Hay detalles de una ternura especial, como cuando el
hombre encuentra una lata llena de Coca Cola y se la da al niño. El pequeño no
sabe lo que es, jamás ha visto o bebido algo semejante y se sorprende de que
tenga burbujas y de que le hagan cosquillas en la nariz. O cuando encuentran un
bunker de supervivencia en el jardín de una casa completamente intacto, lleno
de comida, ropa y camas y el primer deseo para cenar del niño son peras, porque
es la primera lata que ha visto al bajar. Incluso existe esa ternura cuando
siente lástima de otros humanos con los que se cruzan y quiere ayudarlos de
algún modo, a pesar de que su padre le insiste en que no es buena idea.
Por supuesto,
no pienso destrozaros los detalles de la novela ni su final, creo que es algo
que merecéis descubrir vosotros. Pero si de algo estoy segura es de que os
impresionará más de lo que podáis pensar antes de empezar sus páginas, porque a
mí me ha ocurrió. Las frases cortas, directas y tremendamente emotivas que
Cormac McCarthy utiliza para narrar el viaje del padre y su hijo hacia un
futuro y un lugar que no saben si existen son fascinantes. Te convierten en un
espectador privilegiado de un mundo que podría ser el nuestro si por un azar
todo se va al garete. Y muchas veces sufres la impotencia de no poder ayudar a
los protagonistas. O, al menos, de no poder abrazarles como consuelo.

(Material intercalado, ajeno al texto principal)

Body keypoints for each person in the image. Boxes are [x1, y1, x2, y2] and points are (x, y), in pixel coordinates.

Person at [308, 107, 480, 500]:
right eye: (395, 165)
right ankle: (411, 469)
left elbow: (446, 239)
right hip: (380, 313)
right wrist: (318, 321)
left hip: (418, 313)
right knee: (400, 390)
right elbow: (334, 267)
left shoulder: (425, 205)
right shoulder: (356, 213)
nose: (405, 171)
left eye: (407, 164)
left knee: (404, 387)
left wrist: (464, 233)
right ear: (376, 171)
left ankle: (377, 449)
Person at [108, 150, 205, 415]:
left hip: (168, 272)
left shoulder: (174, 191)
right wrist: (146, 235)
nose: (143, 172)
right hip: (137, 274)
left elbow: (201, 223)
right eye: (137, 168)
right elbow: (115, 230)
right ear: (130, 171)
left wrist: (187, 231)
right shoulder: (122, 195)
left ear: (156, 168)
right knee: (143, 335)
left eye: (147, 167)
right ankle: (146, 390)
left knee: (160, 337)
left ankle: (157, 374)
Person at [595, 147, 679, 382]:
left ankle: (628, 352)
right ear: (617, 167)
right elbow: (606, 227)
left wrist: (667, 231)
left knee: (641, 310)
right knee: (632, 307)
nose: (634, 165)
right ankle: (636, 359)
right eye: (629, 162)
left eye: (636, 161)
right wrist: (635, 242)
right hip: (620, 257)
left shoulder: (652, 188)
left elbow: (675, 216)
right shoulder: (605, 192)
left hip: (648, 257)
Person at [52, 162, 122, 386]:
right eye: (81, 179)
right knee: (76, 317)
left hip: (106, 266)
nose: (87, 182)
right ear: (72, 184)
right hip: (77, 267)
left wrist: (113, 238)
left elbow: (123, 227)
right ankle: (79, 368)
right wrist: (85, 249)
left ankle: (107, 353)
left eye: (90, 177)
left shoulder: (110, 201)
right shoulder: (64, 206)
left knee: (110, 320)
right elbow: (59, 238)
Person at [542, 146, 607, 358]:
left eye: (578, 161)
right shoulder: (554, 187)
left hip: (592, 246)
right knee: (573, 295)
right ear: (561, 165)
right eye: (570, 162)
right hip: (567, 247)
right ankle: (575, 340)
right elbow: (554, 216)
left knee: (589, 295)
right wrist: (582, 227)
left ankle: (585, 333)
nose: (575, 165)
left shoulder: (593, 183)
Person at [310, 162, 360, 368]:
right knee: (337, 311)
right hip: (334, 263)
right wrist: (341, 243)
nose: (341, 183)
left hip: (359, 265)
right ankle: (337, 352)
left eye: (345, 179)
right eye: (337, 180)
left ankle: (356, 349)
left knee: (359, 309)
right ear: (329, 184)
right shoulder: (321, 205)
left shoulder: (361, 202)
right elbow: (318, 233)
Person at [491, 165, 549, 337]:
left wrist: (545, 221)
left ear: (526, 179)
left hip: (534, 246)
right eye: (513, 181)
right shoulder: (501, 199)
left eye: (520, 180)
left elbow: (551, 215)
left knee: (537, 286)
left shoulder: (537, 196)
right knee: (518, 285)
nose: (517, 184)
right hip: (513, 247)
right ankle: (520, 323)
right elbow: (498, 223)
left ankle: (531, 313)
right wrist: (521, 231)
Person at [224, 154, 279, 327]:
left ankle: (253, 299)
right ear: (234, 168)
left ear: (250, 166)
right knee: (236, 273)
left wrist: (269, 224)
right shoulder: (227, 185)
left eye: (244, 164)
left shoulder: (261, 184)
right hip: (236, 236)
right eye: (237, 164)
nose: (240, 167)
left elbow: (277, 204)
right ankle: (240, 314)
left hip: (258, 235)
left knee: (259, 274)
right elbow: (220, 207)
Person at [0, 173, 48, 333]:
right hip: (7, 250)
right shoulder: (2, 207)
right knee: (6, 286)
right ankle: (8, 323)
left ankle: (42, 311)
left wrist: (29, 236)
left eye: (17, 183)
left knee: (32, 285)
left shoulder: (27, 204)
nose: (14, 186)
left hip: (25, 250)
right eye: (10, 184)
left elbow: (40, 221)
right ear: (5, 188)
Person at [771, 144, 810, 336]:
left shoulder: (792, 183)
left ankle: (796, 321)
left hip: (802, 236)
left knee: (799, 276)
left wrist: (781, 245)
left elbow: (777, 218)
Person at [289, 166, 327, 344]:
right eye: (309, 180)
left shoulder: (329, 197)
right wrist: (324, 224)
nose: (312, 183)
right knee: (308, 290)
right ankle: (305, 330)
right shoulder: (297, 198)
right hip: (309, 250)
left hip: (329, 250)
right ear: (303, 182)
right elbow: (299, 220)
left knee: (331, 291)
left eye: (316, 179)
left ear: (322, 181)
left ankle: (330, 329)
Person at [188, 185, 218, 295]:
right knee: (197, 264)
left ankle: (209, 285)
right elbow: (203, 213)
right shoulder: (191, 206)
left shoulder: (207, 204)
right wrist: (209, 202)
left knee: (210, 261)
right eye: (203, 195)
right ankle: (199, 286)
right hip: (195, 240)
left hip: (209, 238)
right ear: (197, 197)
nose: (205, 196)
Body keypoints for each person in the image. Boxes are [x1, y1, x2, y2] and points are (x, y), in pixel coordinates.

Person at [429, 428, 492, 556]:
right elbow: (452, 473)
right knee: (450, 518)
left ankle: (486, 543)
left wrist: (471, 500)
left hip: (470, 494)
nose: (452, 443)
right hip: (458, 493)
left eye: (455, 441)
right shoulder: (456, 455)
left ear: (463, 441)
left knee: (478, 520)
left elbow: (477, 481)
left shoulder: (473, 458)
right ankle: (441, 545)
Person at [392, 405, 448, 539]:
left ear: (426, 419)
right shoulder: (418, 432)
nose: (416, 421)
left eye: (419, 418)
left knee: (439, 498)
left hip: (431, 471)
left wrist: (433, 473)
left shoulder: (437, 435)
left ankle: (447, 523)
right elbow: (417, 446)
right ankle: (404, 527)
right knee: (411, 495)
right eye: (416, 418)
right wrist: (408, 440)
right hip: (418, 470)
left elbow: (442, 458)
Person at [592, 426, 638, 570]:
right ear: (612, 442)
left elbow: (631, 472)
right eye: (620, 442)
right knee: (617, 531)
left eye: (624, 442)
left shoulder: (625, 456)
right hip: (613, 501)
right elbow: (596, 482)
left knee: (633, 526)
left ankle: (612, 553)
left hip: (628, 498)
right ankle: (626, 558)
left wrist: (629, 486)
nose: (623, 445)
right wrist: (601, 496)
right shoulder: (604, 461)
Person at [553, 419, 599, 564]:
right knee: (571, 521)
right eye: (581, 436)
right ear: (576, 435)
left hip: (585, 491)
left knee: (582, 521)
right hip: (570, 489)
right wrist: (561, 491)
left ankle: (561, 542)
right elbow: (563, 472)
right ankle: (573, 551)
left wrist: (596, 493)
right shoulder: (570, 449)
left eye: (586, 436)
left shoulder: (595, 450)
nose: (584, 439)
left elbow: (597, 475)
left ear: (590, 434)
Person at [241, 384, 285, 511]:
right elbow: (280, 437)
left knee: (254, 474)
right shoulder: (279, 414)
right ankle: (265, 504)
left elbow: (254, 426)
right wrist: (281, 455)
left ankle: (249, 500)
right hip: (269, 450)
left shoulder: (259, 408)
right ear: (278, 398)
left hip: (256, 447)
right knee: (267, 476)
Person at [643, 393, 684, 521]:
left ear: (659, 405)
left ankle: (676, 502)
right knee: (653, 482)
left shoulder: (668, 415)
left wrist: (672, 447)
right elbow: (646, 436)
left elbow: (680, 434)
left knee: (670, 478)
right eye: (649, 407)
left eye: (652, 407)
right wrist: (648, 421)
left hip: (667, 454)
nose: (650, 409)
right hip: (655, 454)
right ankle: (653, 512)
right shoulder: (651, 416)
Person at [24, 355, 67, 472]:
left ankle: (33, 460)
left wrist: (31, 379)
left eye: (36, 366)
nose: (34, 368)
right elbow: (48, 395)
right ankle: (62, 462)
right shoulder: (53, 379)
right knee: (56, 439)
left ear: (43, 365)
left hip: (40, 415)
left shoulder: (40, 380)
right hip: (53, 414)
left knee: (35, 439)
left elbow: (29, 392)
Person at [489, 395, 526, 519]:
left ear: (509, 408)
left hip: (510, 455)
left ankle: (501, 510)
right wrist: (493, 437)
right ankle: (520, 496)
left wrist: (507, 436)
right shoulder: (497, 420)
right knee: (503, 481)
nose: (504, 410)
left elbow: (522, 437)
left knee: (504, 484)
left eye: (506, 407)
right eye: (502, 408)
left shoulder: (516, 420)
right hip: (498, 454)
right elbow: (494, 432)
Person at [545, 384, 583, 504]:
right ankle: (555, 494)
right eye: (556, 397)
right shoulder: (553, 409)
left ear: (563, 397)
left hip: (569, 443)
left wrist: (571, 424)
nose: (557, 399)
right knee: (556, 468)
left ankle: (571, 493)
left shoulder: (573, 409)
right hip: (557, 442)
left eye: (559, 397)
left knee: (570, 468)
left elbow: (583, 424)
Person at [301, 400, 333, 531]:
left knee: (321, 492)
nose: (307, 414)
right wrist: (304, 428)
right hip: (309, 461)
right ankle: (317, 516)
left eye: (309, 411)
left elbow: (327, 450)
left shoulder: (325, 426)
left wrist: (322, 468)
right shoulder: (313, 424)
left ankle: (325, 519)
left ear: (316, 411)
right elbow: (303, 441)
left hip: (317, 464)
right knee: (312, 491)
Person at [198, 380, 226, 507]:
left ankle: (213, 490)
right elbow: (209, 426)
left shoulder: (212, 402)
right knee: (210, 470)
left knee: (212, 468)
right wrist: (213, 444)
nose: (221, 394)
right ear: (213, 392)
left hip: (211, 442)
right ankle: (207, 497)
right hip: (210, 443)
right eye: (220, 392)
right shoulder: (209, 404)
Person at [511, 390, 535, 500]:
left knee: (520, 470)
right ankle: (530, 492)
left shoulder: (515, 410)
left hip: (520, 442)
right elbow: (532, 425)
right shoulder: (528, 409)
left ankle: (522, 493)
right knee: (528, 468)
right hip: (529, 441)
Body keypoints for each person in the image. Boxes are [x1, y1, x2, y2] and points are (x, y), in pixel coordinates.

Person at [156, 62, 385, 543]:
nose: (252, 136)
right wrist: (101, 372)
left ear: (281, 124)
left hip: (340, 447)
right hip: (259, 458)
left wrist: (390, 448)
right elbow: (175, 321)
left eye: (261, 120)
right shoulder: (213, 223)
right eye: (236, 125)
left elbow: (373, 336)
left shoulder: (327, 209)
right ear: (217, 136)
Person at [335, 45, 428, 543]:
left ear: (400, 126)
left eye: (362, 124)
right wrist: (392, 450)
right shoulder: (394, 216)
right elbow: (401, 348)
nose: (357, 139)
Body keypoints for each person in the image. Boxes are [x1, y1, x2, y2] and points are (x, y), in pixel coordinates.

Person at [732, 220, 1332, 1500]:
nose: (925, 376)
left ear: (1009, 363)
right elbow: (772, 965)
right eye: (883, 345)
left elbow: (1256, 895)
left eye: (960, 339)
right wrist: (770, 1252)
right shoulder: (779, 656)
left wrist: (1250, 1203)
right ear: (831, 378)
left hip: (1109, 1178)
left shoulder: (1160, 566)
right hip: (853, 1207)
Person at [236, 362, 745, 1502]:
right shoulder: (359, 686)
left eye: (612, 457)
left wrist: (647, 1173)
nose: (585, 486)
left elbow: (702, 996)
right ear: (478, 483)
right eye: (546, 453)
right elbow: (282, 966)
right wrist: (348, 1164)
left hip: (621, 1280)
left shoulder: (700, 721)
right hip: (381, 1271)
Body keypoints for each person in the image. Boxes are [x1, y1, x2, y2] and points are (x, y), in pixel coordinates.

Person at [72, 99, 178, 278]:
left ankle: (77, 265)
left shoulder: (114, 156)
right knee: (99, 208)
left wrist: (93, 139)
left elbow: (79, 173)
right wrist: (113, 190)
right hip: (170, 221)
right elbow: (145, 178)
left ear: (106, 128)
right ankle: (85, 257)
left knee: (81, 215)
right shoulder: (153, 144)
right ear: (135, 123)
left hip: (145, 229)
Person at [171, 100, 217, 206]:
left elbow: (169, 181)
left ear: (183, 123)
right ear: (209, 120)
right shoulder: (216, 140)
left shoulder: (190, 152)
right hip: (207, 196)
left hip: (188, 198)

“El hombre se volvió y le miró. Estaba sumamente
concentrado. El hombre pensó que parecía un triste y solitario niño huérfano
anunciando la llegada al condado de un espectáculo ambulante, un niño que no
sabe que a su espalda los actores han sido devorados por los lobos”
“Sólo sabía que el niño era su garantía. Y dijo: si
él no es la palabra de Dios Dios no ha hablado nunca.”
No, no hay ninguna errata ni falta la coma. Los pensamientos no tienen signos de puntuación.